Ambassador of Bangladesh to Libya
- In office 1995–2001
- Succeeded by: AFM Golam Hossain

Personal details
- Alma mater: University of Dhaka

= M. Shafiullah =

Bangladeshi diplomat

M. Shafiullah is a retired diplomat and a former ambassador of Bangladesh to Libya. He was a senior research fellow at the Bangladesh Enterprise Institute. He is a former press officer of President Sheikh Mujibur Rahman, the founding president of Bangladesh. He is a director of the Centre for Governance Studies, a think-tank.

== Early life ==
Shafiullah has a master's in psychology from the University of Dhaka.

==Career==
During the Bangladesh Liberation War in 1971, Shafiullah was stuck in West Pakistan. He returned to independent Bangladesh by crossing the border with Afghanistan. He served as the press officer of President Sheikh Mujibur Rahman from 1972 to 1975.
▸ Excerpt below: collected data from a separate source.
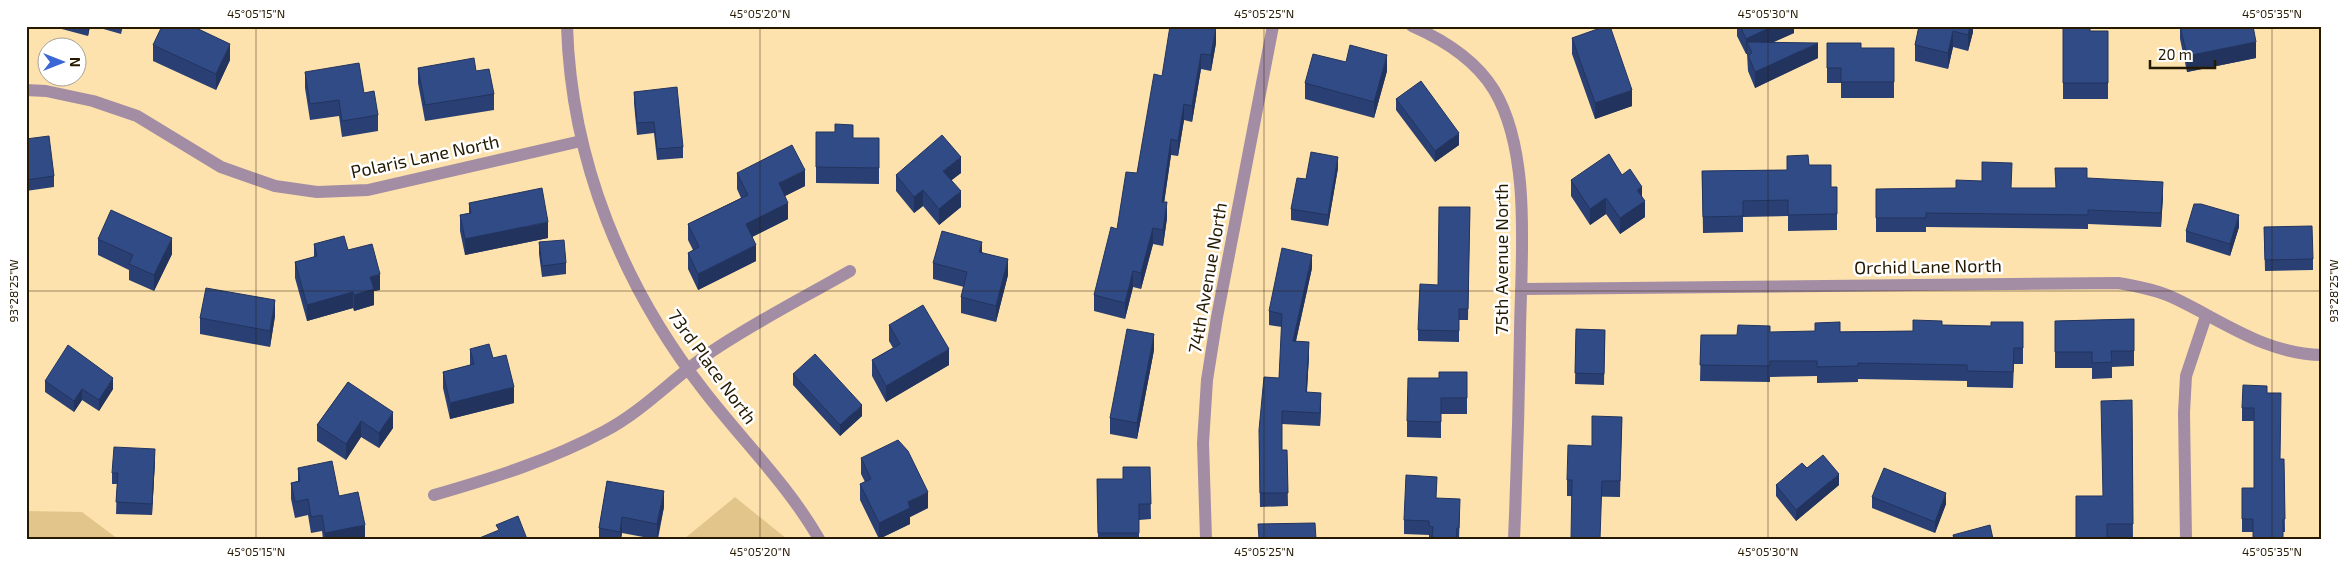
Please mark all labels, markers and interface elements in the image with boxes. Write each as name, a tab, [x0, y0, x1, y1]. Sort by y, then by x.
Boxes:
text: 45°05'15"N	[227, 6, 285, 20]
text: 45°05'20"N	[729, 6, 791, 20]
text: 45°05'25"N	[1234, 6, 1294, 20]
text: 45°05'30"N	[1738, 6, 1798, 20]
text: 45°05'35"N	[2242, 6, 2302, 20]
north arrow	[38, 38, 88, 88]
scale bar	[2150, 38, 2216, 70]
text: 20 m	[2158, 45, 2192, 63]
text: N	[67, 57, 84, 67]
street label: Polaris Lane North	[348, 130, 501, 183]
street label: 75th Avenue North	[1490, 183, 1512, 335]
street label: 74th Avenue North	[1183, 201, 1231, 355]
street label: Orchid Lane North	[1854, 254, 2002, 278]
text: 93°28'25"W	[6, 259, 20, 323]
text: 93°28'25"W	[2326, 259, 2340, 323]
street label: 73rd Place North	[664, 305, 762, 428]
text: 45°05'15"N	[227, 544, 285, 558]
text: 45°05'20"N	[729, 544, 791, 558]
text: 45°05'25"N	[1234, 544, 1294, 558]
text: 45°05'30"N	[1738, 544, 1798, 558]
text: 45°05'35"N	[2242, 544, 2302, 558]

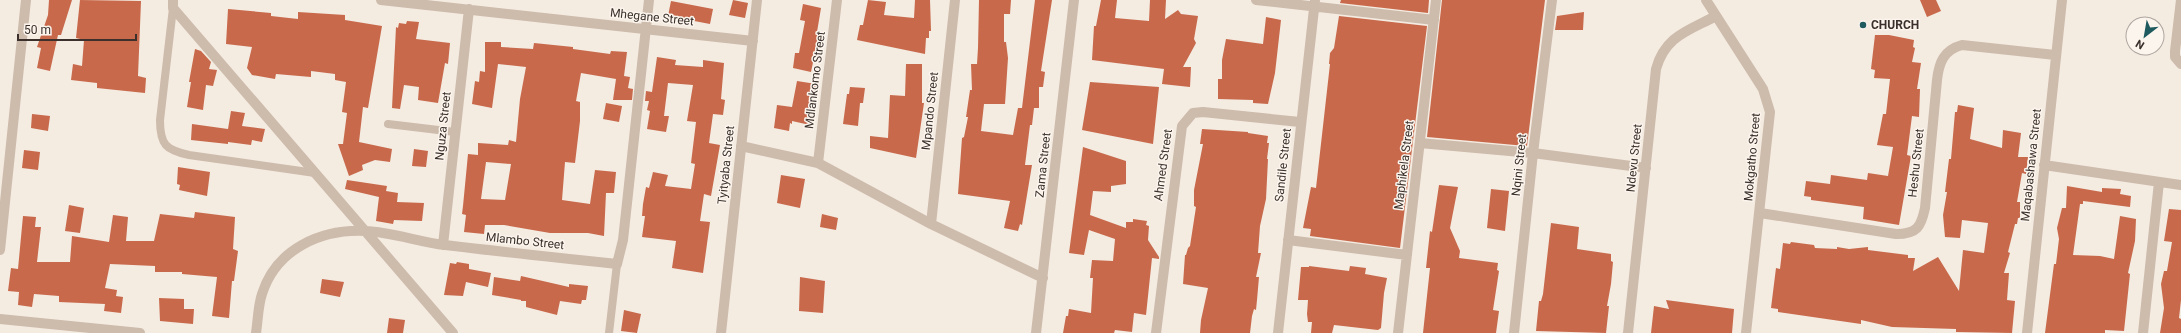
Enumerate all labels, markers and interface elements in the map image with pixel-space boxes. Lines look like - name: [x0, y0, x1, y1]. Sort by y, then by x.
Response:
- street label: Mhegane Street: [609, 6, 695, 28]
- scale bar: [18, 16, 136, 42]
- north arrow: [2125, 16, 2165, 56]
- place label: CHURCH: [1871, 18, 1919, 32]
- marker: CHURCH: [1858, 20, 1868, 30]
- text: 50 m: [24, 23, 51, 37]
- street label: Mdlankomo Street: [802, 30, 828, 130]
- text: N: [2133, 36, 2147, 52]
- street label: Mpando Street: [919, 71, 941, 151]
- street label: Nguza Street: [432, 91, 454, 161]
- street label: Maqabashawa Street: [2018, 108, 2044, 222]
- street label: Mokgatho Street: [1741, 112, 1763, 202]
- street label: Maphikela Street: [1392, 120, 1416, 210]
- street label: Ndevu Street: [1623, 123, 1645, 193]
- street label: Tyityaba Street: [715, 125, 737, 205]
- street label: Sandile Street: [1272, 127, 1294, 202]
- street label: Ahmed Street: [1151, 128, 1175, 202]
- street label: Heshu Street: [1905, 128, 1927, 198]
- street label: Zama Street: [1033, 132, 1053, 198]
- street label: Nqini Street: [1509, 133, 1529, 197]
- street label: Mlambo Street: [485, 230, 565, 252]

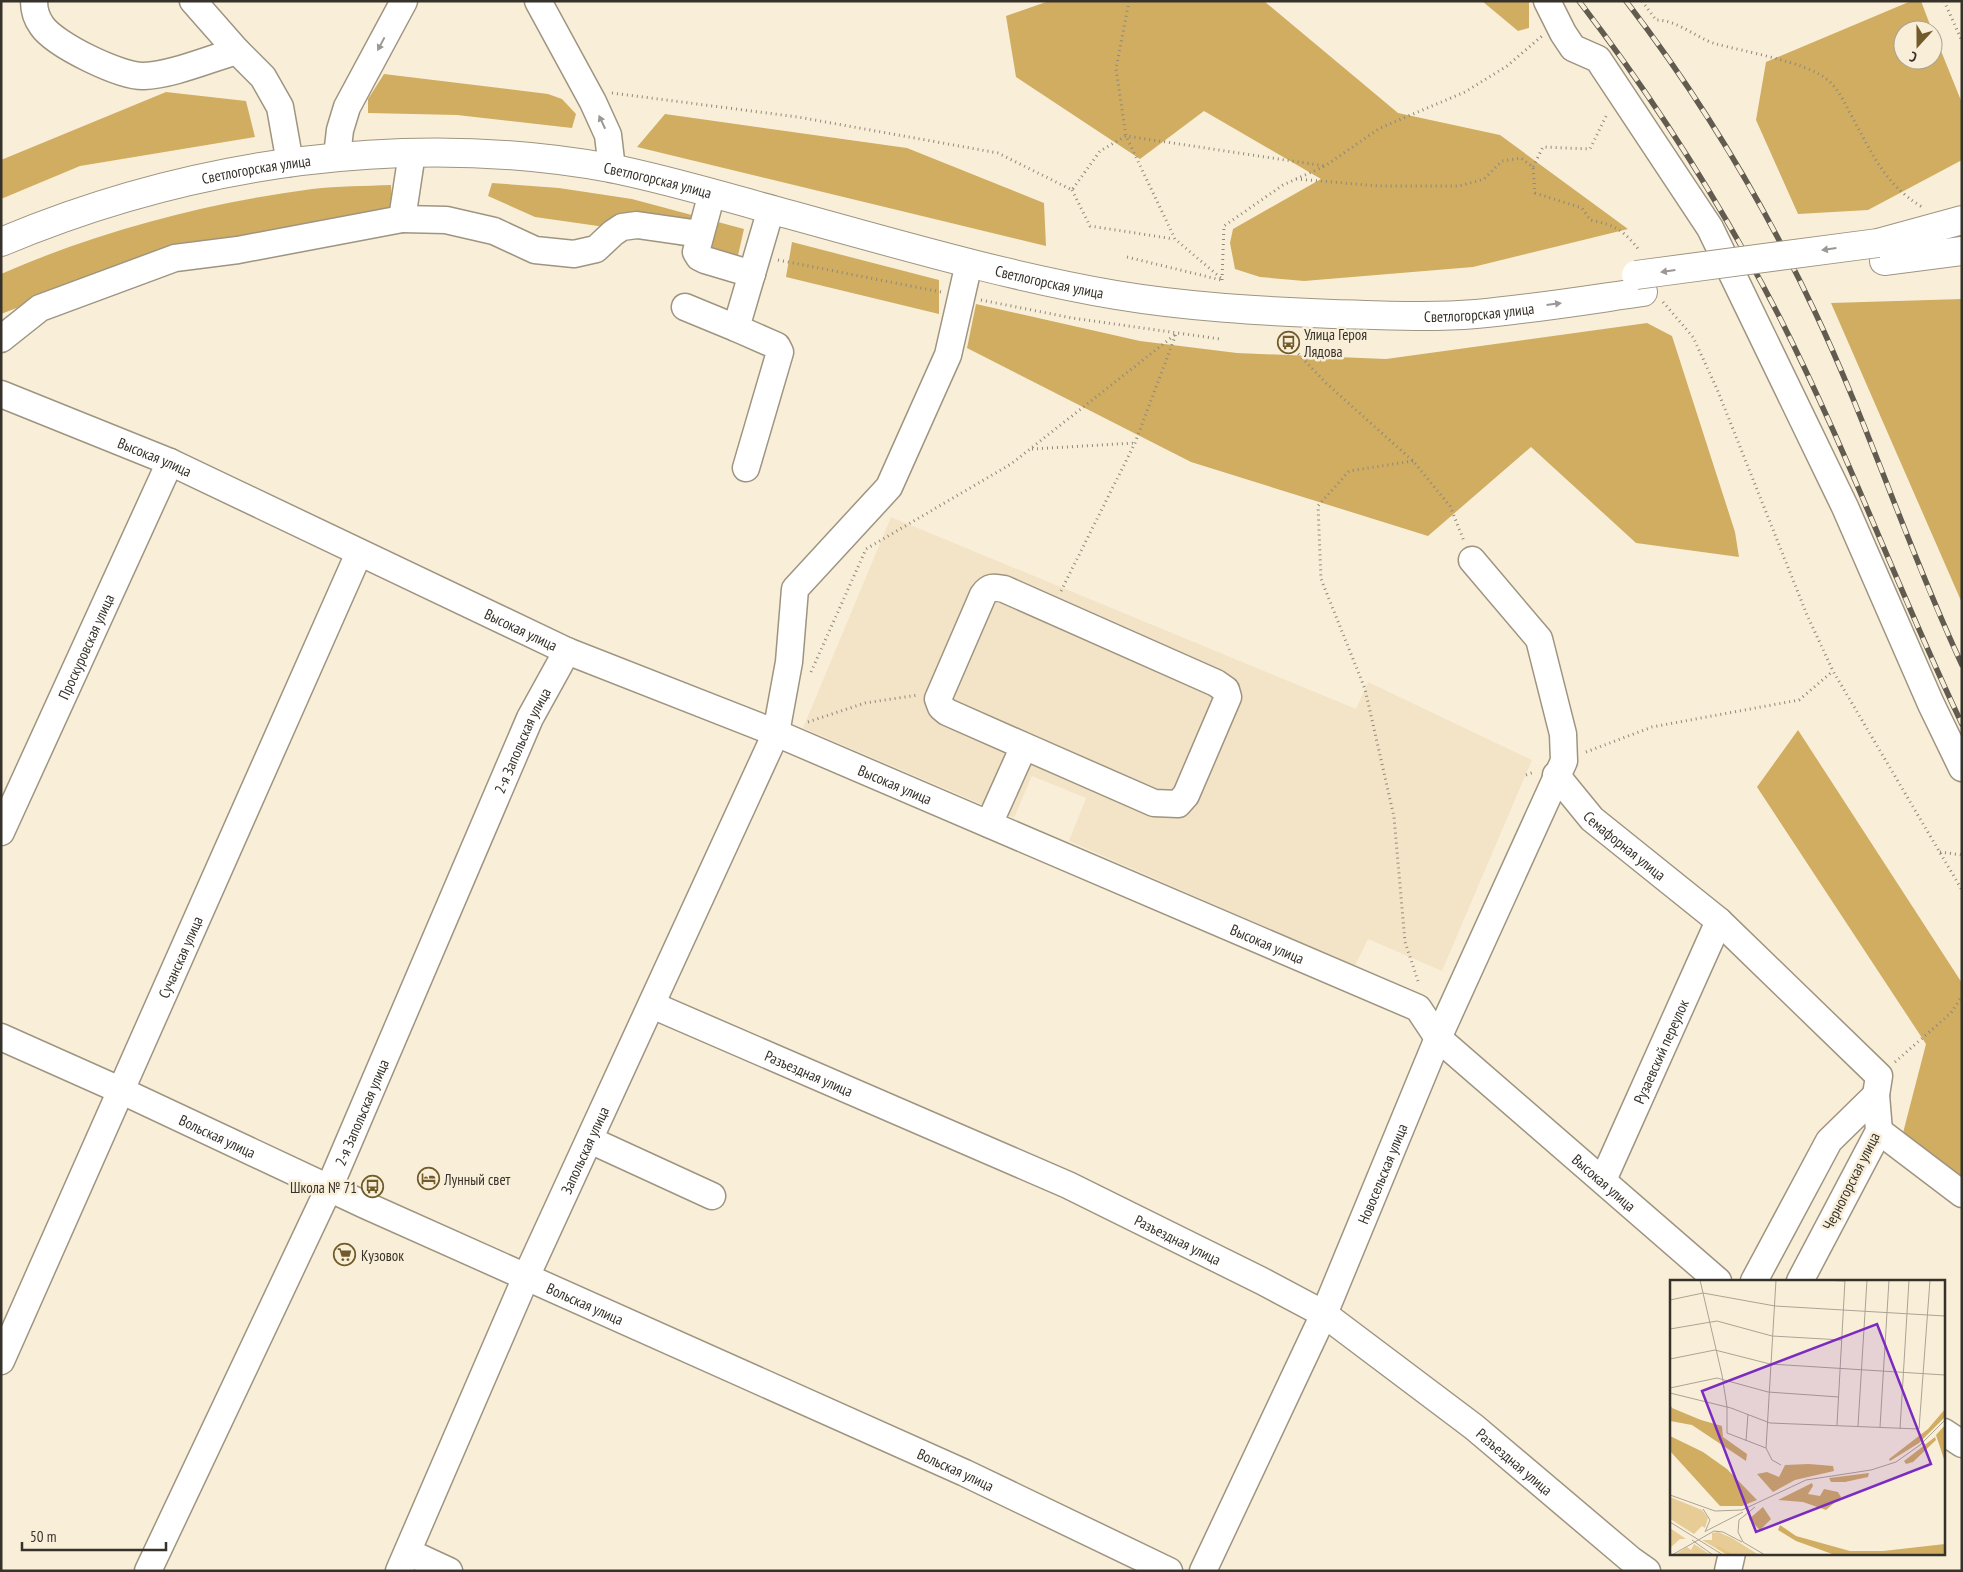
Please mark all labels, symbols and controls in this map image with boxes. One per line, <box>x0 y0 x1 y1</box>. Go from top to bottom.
north arrow <box>1893 20 1943 70</box>
one-way arrow <box>377 37 385 51</box>
text: С <box>1907 47 1920 67</box>
one-way arrow <box>597 115 605 129</box>
street label: Светлогорская улица <box>200 150 312 188</box>
street label: Светлогорская улица <box>602 158 714 202</box>
one-way arrow <box>1821 246 1837 254</box>
street label: Светлогорская улица <box>993 260 1105 302</box>
one-way arrow <box>1660 267 1676 275</box>
street label: Светлогорская улица <box>1424 298 1535 326</box>
one-way arrow <box>1546 300 1562 308</box>
place label: Улица Героя Лядова <box>1303 325 1367 361</box>
bus stop icon: Улица Героя Лядова <box>1276 331 1300 355</box>
street label: Высокая улица <box>115 433 195 480</box>
street label: Проскуровская улица <box>54 591 118 702</box>
street label: Высокая улица <box>482 604 561 655</box>
street label: 2-я Запольская улица <box>489 684 554 796</box>
street label: Высокая улица <box>855 760 935 808</box>
street label: Семафорная улица <box>1580 807 1670 884</box>
street label: Сучанская улица <box>154 913 207 1001</box>
street label: Высокая улица <box>1228 919 1307 968</box>
street label: Рузаевский переулок <box>1629 996 1692 1107</box>
street label: Разъездная улица <box>762 1046 856 1100</box>
street label: 2-я Запольская улица <box>330 1056 393 1168</box>
street label: Запольская улица <box>556 1103 613 1197</box>
street label: Вольская улица <box>176 1110 259 1162</box>
street label: Новосельская улица <box>1353 1121 1411 1226</box>
street label: Черногорская улица <box>1818 1129 1884 1233</box>
street label: Высокая улица <box>1568 1149 1640 1215</box>
hotel icon: Лунный свет <box>416 1167 440 1191</box>
place label: Лунный свет <box>443 1170 511 1189</box>
bus stop icon: Школа № 71 <box>361 1175 385 1199</box>
place label: Школа № 71 <box>290 1178 357 1197</box>
street label: Разъездная улица <box>1132 1210 1224 1269</box>
supermarket icon: Кузовок <box>333 1243 357 1267</box>
place label: Кузовок <box>361 1246 404 1265</box>
street label: Вольская улица <box>544 1278 626 1329</box>
inset map <box>1670 1280 1946 1554</box>
street label: Разъездная улица <box>1473 1424 1557 1499</box>
street label: Вольская улица <box>914 1443 997 1495</box>
scale bar <box>22 1520 166 1552</box>
text: 50 m <box>30 1527 56 1546</box>

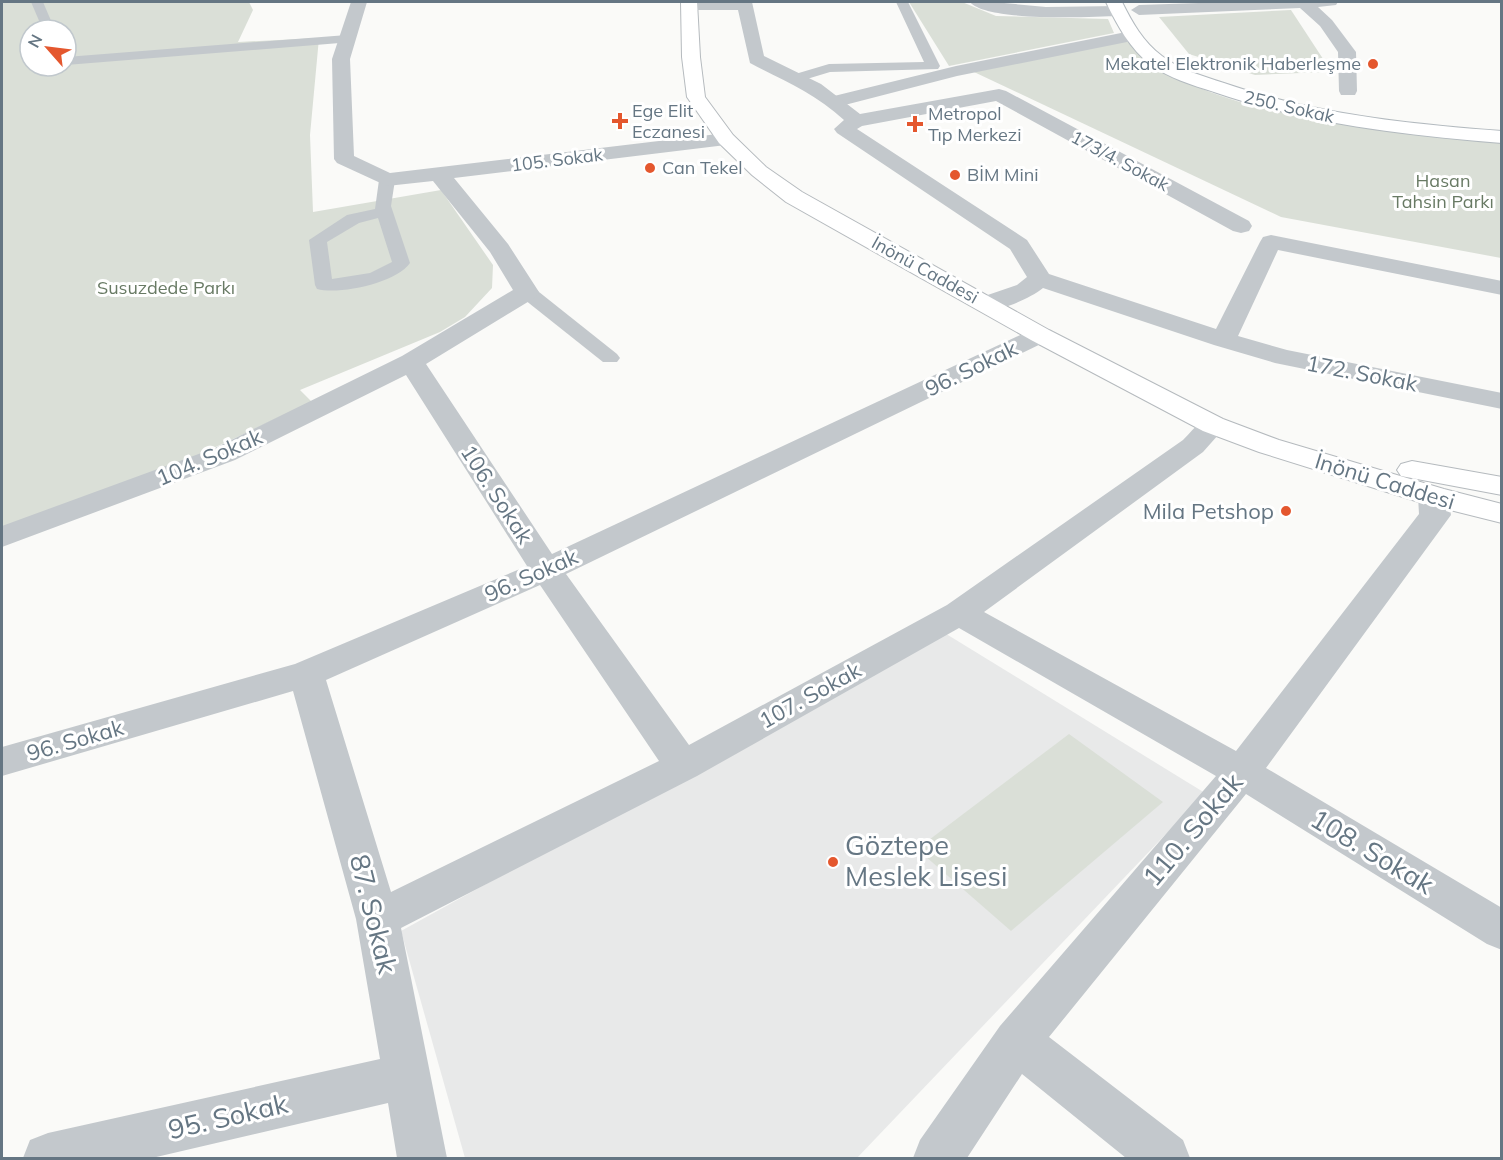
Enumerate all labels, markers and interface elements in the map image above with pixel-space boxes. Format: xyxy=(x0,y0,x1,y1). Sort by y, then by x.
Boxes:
north arrow xyxy=(18,18,78,78)
text: N xyxy=(23,31,46,51)
place label: Mekatel Elektronik Haberleşme xyxy=(1105,52,1361,75)
marker: Mekatel Elektronik Haberleşme xyxy=(1366,57,1380,71)
street label: 250. Sokak xyxy=(1242,85,1337,128)
place label: Ege Elit Eczanesi xyxy=(632,99,705,143)
place label: Metropol Tıp Merkezi xyxy=(928,102,1021,146)
marker: Ege Elit Eczanesi xyxy=(613,114,627,128)
marker: Metropol Tıp Merkezi xyxy=(906,115,924,133)
street label: 173/4. Sokak xyxy=(1067,125,1174,196)
street label: 105. Sokak xyxy=(510,142,605,177)
place label: Can Tekel xyxy=(662,156,742,179)
marker: Can Tekel xyxy=(643,161,657,175)
place label: BİM Mini xyxy=(967,163,1039,186)
marker: BİM Mini xyxy=(948,168,962,182)
park label: Hasan Tahsin Parkı xyxy=(1392,169,1494,213)
street label: İnönü Caddesi xyxy=(868,231,983,308)
park label: Susuzdede Parkı xyxy=(97,276,235,299)
street label: 96. Sokak xyxy=(920,333,1022,402)
street label: 172. Sokak xyxy=(1304,349,1420,398)
street label: 104. Sokak xyxy=(152,422,267,492)
street label: 106. Sokak xyxy=(455,439,540,549)
street label: İnönü Caddesi xyxy=(1312,446,1458,516)
place label: Mila Petshop xyxy=(1143,497,1274,525)
marker: Mila Petshop xyxy=(1279,504,1293,518)
street label: 96. Sokak xyxy=(480,542,583,608)
street label: 107. Sokak xyxy=(754,655,867,734)
street label: 96. Sokak xyxy=(23,713,127,767)
street label: 110. Sokak xyxy=(1135,765,1250,893)
street label: 108. Sokak xyxy=(1305,801,1441,902)
place label: Göztepe Meslek Lisesi xyxy=(845,828,1007,893)
street label: 87. Sokak xyxy=(343,851,405,978)
marker: Göztepe Meslek Lisesi xyxy=(826,855,840,869)
street label: 95. Sokak xyxy=(165,1086,292,1146)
Shafiullah was the director-general for Middle East and North Africa at the Ministry of Foreign Affairs. In 1991, after Saddam Hussein invaded Kuwait, he worked on repatriating 70 thousand Bangladeshi expats from Kuwait.

Shafiullah was made ambassador of Bangladesh to Libya in 1995. He was concurrently accredited to Malta, State of Palestine, and Tunisia. He tried in 2001. He said Afghanistan joined SAARC with the support of the United States and indirect support of India.

Shafiullah was a senior research fellow at the Bangladesh Enterprise Institute from 2002. He was the project coordinator of the Charting a Roadmap for Transition to Business-to-Business e-Commerce project of the Bangladesh Enterprise Institute. He praised the 2018 Bangladesh road-safety protests and the 2018 Bangladesh quota reform movement. He has been critical of Bangladesh-India relations describing it as unbalanced and in favor of India.